As we enter December, days are the shortest, and nights are the longest, and yet, it is the season of light. This is true not only for my own faith: Christianity, but for so many other religions. Hanukkah, Kwanzaa, Diwali, and other sacred holidays celebrate the victory of light over darkness, igniting flames to represent this holy concept. As we drive around this time of year and exclaim over the lights, it is easy to just treat them as a something akin to entertainment: little colorful thrills lighting up the dark world. And that is perfectly fine, of course. My family enjoys piling into the car with mugs of hot chocolate, cranking up a Christmas station, and seeing the twinkly sights. But, sometimes, in a contemplative moment, I like to think about what all these lights competing against the swirling darkness communicate at a deeper level. As a people, we delight in light. We need it and crave it. We are cheered by it. We respond to it viscerally, even if we never process the "why" on a cerebral level. Why do we love lights so?
Those who know me know the high premium I place upon light in my life and the quality of that light. I chose a south-facing house in order to ensure we would be bathed in a steady stream of natural light for as many hours a day as possible. During the sun-starved months, I sit each morning under a sun lamp while I read, journal, and pray. Without ample exposure to light, I wilt. I begin to feel as though I'm dwelling within a dank cave, and hope and inspiration begin to flicker out. Maybe some readers know what I mean. We are not meant to abide in darkness.
Within my own faith tradition, the season of advent now begins. There are two metaphors for Christ that speak to me perhaps more than any others and have for as long as I can remember: that he is the Word. And that he is the Light. The Light of the World. The concept that he is the "Word made flesh" naturally arrests my imagination because, well, words. I love them. That Christ is The Word with skin is a thought that transfixes me: a holy amalgamation of sacred text (the most sacred) and sensual, physical reality. Not only The Word, but The Living Word. I am especially compelled by the first five verses of the book of John because they say this:
1. In the beginning was the Word, and the Word was with God, and the Word was God.
2. He was in the beginning with God.
3. All things were made through Him, and without Him, nothing was made that was made.
4. In Him was life, and the life was the light of men.
5. And the light shines in the darkness, and the darkness did not comprehend it.
The conflation of Christ as God -- and of Christ as both Word and Light is just so beautiful, so exquisitely complex. It feels as though we could unpack it for a lifetime and still never quite take its measure. It is poetry.
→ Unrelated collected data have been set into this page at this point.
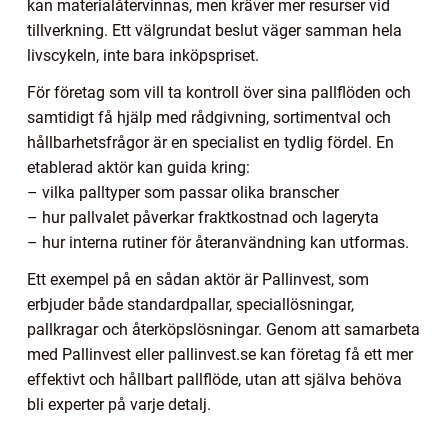
kan materialåtervinnas, men kräver mer resurser vid
tillverkning. Ett välgrundat beslut väger samman hela
livscykeln, inte bara inköpspriset.
För företag som vill ta kontroll över sina pallflöden och
samtidigt få hjälp med rådgivning, sortimentval och
hållbarhetsfrågor är en specialist en tydlig fördel. En
etablerad aktör kan guida kring:
– vilka palltyper som passar olika branscher
– hur pallvalet påverkar fraktkostnad och lageryta
– hur interna rutiner för återanvändning kan utformas.
Ett exempel på en sådan aktör är Pallinvest, som
erbjuder både standardpallar, speciallösningar,
pallkragar och återköpslösningar. Genom att samarbeta
med Pallinvest eller pallinvest.se kan företag få ett mer
effektivt och hållbart pallflöde, utan att själva behöva
bli experter på varje detalj.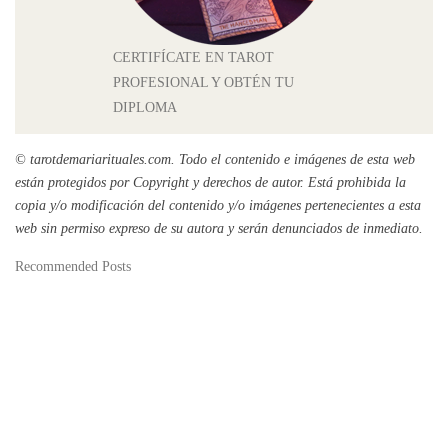
CERTIFÍCATE EN TAROT
PROFESIONAL Y OBTÉN TU
DIPLOMA
© tarotdemariarituales.com.
Todo el contenido e imágenes de esta web
están protegidos por Copyright y derechos de autor. Está prohibida la
copia y/o modificación del contenido y/o imágenes pertenecientes a esta
web sin permiso expreso de su autora y serán denunciados de inmediato.
Recommended Posts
And so I bring you one of my favorite paintings, as we enter through advent's door. Entitled "The Light of the World," by William Holman Hunt and painted in 1853, it hangs in the side chapel of Keble College, Oxford. A friend and I had the pleasure of seeing it in person while in our early twenties, and its loveliness made an impact that has stayed with me since. The illumination in the painting flows predominantly from Christ's halo and lantern. Notice that the door is covered over with vines and brambles. Notice also that is has no handle. As the writing beneath the painting conveys, this image represents Revelations, Chapter 3, verse 20: "Behold I stand at the door and knock. If any man hear my voice and open the door I will come in to him and will sup with him and he with me." There is no handle because Christ waits for the world to open the door. He does not usurp free will and force himself upon the world. A sublime visual representation of a spiritual principle.
Whether you follow Judaism, Hinduism, Buddhism, Christianity, consider yourself an agnostic, atheist, or follow another faith, I hope you will take time this season to enjoy the lights around you: for their immediate pleasure upon the spirit and eye -- and for greater reflection upon the significance of our need for, and exultation over, light.
As you inevitably hear holiday songs and carols this season, notice the prevalence of light and light sources in these songs: be they stars, or the light of holiness or God's glory, candles, or the light of love. We are designed to want to see light triumph against darkness. We are preconditioned to seek out radiance and are designed to admit radiance ourselves.
And as we hustle around and come up against harried shoppers and various forms of world-weary, hassled travelers through this shared earth, let's remember the incandescent words of Martin Luther King Jr.: "Darkness cannot drive out darkness; only light can do that. Hate cannot drive out hate; only love can do that." Let this season of light be a season of love.